A statement said experts from institutes like National Environmental Engineering Research Institute (NEERI), Nagpur, Aligarh Muslim University, Punjabi University, Patiala, CPCB, Delhi, PGIMER, Chandigarh, and PU are taking part in the programme.

By: Express News Service | Chandigarh | Published: October 13, 2017 4:55 am

A THREE-DAY residential training programme on biological monitoring, analysis and quality assurance began at the School of Public Health, PGI, here on Thursday. Over 35 participants from various institutes, pollution control boards and health departments, representing 13 states, are attending the training programme, organised by Panjab University, Chandigarh, in association with the Central Pollution Control Board, Delhi, and Department of Health Research, Delhi.

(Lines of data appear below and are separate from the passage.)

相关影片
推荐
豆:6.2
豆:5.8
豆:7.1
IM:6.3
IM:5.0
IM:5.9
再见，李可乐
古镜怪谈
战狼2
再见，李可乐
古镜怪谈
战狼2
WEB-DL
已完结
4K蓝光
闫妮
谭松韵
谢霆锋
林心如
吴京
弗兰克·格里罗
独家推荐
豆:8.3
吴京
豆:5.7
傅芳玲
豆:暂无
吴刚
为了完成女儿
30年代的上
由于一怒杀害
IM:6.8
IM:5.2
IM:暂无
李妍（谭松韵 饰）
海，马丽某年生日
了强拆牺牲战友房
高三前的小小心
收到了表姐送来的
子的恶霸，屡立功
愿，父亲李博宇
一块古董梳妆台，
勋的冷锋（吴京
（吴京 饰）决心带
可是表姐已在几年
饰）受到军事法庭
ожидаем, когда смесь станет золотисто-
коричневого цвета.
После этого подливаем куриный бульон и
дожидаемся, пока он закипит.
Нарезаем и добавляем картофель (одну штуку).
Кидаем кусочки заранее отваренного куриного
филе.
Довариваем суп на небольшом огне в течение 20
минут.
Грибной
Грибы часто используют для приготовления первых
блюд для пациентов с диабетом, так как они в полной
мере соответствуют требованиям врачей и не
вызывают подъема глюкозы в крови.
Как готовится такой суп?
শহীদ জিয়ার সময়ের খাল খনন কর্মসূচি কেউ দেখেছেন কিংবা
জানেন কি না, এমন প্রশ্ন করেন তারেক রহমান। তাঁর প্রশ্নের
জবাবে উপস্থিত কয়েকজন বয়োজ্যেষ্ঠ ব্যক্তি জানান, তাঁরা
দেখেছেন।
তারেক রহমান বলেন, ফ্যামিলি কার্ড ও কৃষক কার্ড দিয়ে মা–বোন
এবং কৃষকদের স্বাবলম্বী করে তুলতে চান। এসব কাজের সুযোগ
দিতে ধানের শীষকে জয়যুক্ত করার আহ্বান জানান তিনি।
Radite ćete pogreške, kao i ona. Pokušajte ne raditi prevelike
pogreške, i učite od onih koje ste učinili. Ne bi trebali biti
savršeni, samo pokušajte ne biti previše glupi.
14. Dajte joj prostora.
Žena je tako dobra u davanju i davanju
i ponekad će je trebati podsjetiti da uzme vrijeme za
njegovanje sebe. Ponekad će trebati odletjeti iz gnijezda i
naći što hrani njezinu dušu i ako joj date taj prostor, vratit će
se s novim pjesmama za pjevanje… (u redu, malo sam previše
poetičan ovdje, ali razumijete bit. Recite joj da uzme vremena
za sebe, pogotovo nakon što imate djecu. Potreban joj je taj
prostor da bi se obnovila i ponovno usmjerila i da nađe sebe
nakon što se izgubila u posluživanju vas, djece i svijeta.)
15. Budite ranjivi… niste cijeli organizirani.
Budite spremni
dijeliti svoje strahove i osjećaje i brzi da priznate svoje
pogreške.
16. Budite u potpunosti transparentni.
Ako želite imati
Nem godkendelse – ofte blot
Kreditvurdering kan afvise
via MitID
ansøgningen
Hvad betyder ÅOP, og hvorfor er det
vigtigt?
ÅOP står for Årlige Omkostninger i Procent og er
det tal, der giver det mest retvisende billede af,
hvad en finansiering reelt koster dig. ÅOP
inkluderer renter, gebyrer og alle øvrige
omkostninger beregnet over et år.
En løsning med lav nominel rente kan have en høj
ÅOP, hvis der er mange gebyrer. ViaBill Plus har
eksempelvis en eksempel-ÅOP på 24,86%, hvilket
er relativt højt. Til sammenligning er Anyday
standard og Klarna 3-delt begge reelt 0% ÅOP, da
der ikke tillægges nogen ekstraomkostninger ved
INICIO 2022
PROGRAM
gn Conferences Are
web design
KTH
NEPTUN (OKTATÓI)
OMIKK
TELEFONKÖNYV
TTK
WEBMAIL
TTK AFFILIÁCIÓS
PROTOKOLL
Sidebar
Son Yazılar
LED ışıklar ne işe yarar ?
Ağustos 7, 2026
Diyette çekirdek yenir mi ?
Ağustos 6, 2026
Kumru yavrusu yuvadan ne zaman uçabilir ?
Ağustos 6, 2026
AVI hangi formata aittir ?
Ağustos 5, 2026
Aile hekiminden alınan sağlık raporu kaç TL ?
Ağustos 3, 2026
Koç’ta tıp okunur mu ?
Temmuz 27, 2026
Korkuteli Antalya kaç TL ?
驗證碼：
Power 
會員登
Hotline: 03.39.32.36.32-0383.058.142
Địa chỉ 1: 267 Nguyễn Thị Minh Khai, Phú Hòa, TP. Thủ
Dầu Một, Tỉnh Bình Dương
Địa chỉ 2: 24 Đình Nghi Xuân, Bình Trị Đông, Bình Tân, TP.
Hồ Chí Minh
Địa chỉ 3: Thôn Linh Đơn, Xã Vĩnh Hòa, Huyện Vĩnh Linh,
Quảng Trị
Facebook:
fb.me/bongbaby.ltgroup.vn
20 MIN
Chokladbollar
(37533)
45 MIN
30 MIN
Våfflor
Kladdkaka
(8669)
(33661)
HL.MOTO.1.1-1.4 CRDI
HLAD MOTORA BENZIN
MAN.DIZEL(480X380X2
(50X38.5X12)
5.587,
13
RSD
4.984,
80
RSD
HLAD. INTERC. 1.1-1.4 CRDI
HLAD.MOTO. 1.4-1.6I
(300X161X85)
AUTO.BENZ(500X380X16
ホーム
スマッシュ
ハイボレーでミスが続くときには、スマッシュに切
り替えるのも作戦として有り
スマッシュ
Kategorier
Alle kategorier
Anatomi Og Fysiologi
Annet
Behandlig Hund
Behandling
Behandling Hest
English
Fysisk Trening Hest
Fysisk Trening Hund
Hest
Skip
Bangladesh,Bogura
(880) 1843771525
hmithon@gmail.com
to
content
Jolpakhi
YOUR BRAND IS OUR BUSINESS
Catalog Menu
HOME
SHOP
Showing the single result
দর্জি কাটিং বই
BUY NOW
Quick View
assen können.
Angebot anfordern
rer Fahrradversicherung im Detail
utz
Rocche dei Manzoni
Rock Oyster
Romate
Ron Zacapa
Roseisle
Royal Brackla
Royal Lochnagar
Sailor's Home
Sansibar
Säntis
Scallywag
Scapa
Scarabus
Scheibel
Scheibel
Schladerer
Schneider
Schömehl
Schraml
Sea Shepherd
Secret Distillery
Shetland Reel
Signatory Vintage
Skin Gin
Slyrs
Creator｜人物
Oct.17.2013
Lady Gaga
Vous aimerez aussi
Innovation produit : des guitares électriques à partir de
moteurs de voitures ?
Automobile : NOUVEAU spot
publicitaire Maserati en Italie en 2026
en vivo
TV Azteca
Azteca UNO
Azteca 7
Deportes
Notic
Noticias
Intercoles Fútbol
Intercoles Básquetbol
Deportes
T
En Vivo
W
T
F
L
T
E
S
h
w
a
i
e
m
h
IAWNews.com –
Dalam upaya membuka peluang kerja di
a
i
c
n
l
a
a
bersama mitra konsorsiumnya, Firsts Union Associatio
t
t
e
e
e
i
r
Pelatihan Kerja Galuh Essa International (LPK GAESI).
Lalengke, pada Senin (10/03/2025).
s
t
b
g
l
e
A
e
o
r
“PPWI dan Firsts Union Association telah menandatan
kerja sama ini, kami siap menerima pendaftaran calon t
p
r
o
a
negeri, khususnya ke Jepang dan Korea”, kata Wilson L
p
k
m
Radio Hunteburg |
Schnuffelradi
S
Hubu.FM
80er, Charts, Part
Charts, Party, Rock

A statement said experts from institutes like National Environmental Engineering Research Institute (NEERI), Nagpur, Aligarh Muslim University, Punjabi University, Patiala, CPCB, Delhi, PGIMER, Chandigarh, and PU, Chandigarh are taking part in the programme.

According to PGI, Dr Ravindra Khaiwal, Associate Professor of Environmental Health, School of Public Heath, PGI, highlighted the importance of biological monitoring and mentioned that the use of living organisms as indicators can increase reliability and effectiveness of analytical control of environmental contaminants. “Micro-organisms, protozoa, aquatic plants and animals may serve as biological indicators to measure the total toxicity in aquatic environment and can play a major role in programmes like Namami Gange and in maintenance of local ponds and lakes,” he said.

Dr Suman Mor, Co-ordinator, Centre for Public Health, PU, said changes in the freshwater system can produce diverse biological effects ranging from severe effects (such as episode of mass mortality of big fish was observed at Dhanas lake near Chandigarh) to subtle effects. “Changes like these indicate that the ecosystem and its associated organisms are under severe stress. Hence, the water from such ecosystems could affect the human health,” said Mor.